I am with you @johnag but the client/DOP knows the specs and when I tell him that I transcoded into ProRes444 LogC he might/has come back and asked if we are retaining ALL of the dynamic range that this new camera can capture. Or why the hell shoot ARRIRAW :person_shrugging:

I would be thinking yes. Why did you shoot ARRIRAW. LogC stored in ProRes is so damn efficient and has served us so well to date. But then my inquisitive side goes, maybe I should look into this and check that I am doing the right thing :grin:

This has been very insightful. Thanks everyone

I think it helps to understand and have a gold standard approach up your sleeve. In an ideal world we would get a “first pass” on this ARRIRAW media. A “balanced grade” and then everything could then get exported for VFX in a scene linear format :folded_hands:

I was quite happy exporting the selects in LogCv4 ProRes but I just wanted to dig deeper. Thanks

1 Like

Don’t get me wrong. I’m all for squeezing out all the data but I would really like to see visually or hear of a practical use, like its better for keying etc. Does Arri have a comparison to show us?

I don’t think that the DOP was thinking about keying.

I have heard people say that they want ARRIRAW for green screen shots before but it isn’t something I chase.

I have always been a bit agnostic to ARRIRAW and not convinced by any of the arguments (skin tones are better etc.)

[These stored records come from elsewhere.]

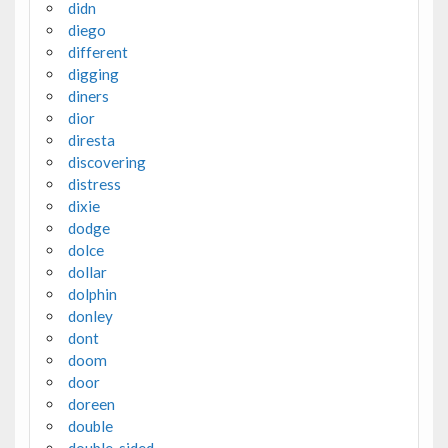
didn
diego
different
digging
diners
dior
diresta
discovering
distress
dixie
dodge
dolce
dollar
dolphin
donley
dont
doom
door
doreen
double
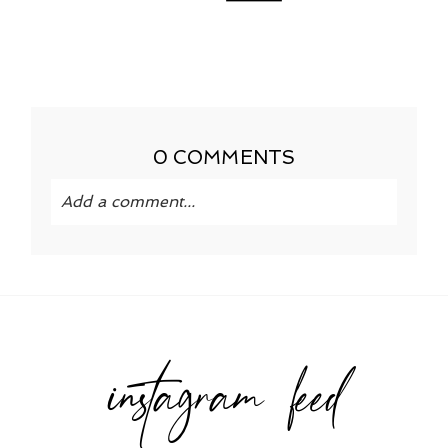
0 COMMENTS
Add a comment...
Your email is
never published or shared.
Required fields are marked *
instagram feed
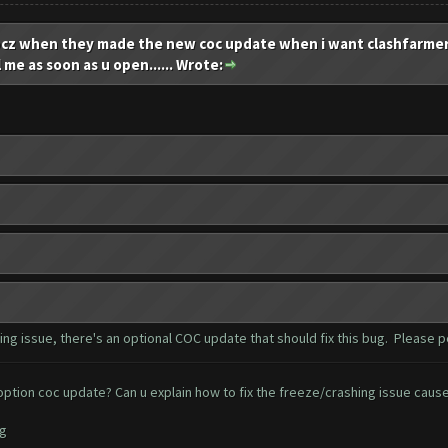
 when they made the new coc update when i want clashfarmer t
l me as soon as u open...... Wrote:
g issue, there's an optional COC update that should fix this bug. Please 
ion coc update? Can u explain how to fix the freeze/crashing issue cause i
ng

I would be keen to hear some arguments on this

My suspicion is that it was driven by two things:

Dynamic range. Arri35 with 17 stops is bigger than Venice 2 with 15, and RED Komodo at 16.5. Now RED claims 17 for the latest Raptor XL. That required bigger resolution of the ADC, and then you should keep some of those bits. Arri needed a spec to stay in the top spot for camera technology.

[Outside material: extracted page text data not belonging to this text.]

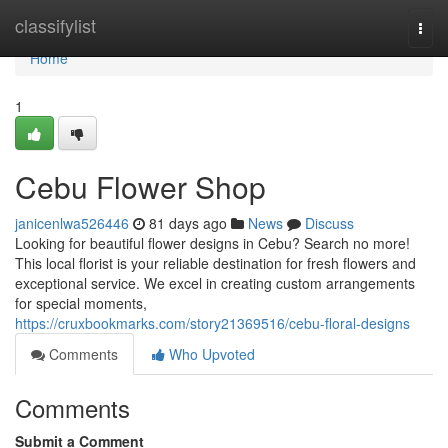
Home
classifylist
Togg
navi
Home
1
Cebu Flower Shop
janicenlwa526446
81 days ago
News
Discuss
Looking for beautiful flower designs in Cebu? Search no more!
This local florist is your reliable destination for fresh flowers and
exceptional service. We excel in creating custom arrangements
for special moments,
https://cruxbookmarks.com/story21369516/cebu-floral-designs
Comments
Who Upvoted
Comments
Submit a Comment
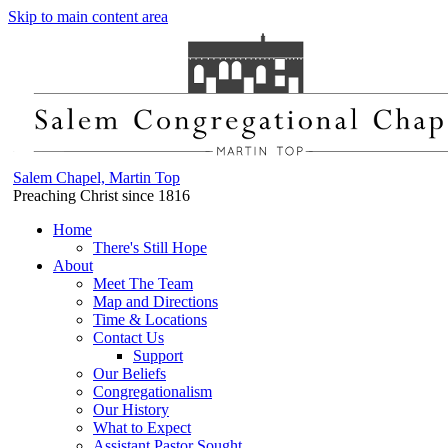
Skip to main content area
Salem Chapel, Martin Top
Preaching Christ since 1816
Home
There's Still Hope
About
Meet The Team
Map and Directions
Time & Locations
Contact Us
Support
Our Beliefs
Congregationalism
Our History
What to Expect
Assistant Pastor Sought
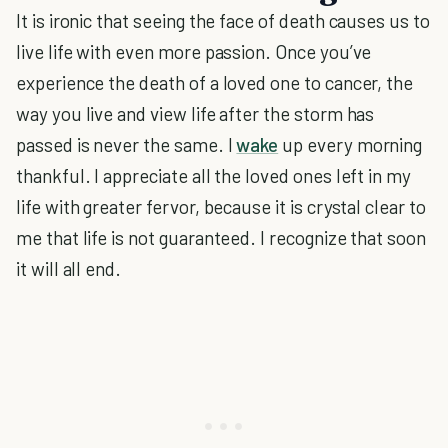
It is ironic that seeing the face of death causes us to
live life with even more passion. Once you’ve
experience the death of a loved one to cancer, the
way you live and view life after the storm has
passed is never the same. I
wake
up every morning
thankful. I appreciate all the loved ones left in my
life with greater fervor, because it is crystal clear to
me that life is not guaranteed. I recognize that soon
it will all end.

If you feel strongly enough, I can reach out to Art Adams, who did a lot of the testing of the camera pre-launch. He’s unlikely to get into the internal considerations, but may have thoughts on where this 13th bit may actually make a meaningful difference.

On the question of RAW vs debayered (whether ARRIRAW or other camera flavor), there are two considerations:

Greater color detail that may not be perceived visually, but observed in algorithms, particularly in the noisy blue or red channels. However, as has been observed, I don’t know if this still as relevant with todays camera, high bit depth and better keying algorithms. That you guys here aren’t asking for it, seems to indicate that this is a hold-over from a different generation of cameras.

The more relevant path would be if you processed the RAW different for the key pass and the color pass. You might recover some highlights, or may debayer with more saturation or color balance towards red/blue that makes a meaningful difference. It would color separation that doesn’t exist in the colorpass.

I’ve had cases where going in and editing RED highlight roll-off made a difference.

And it’s not uncommon to run the key inputs separate. So doing a separate debayer, while possibly more extreme, if it saves an important/difficult shot, could certainly be a consideration.

It’s mostly about grade. It’s amazing how much detail you can bring out of what looks like an overexposed sky that looks completely white only to reveal a whole lot of cloud detail. Great to have that dynamic range in VFX for when you are doing sky replacements too. You can bring the exposure right down to get nice edges on things like trees. Keying is definitely better as well but not the reason for it.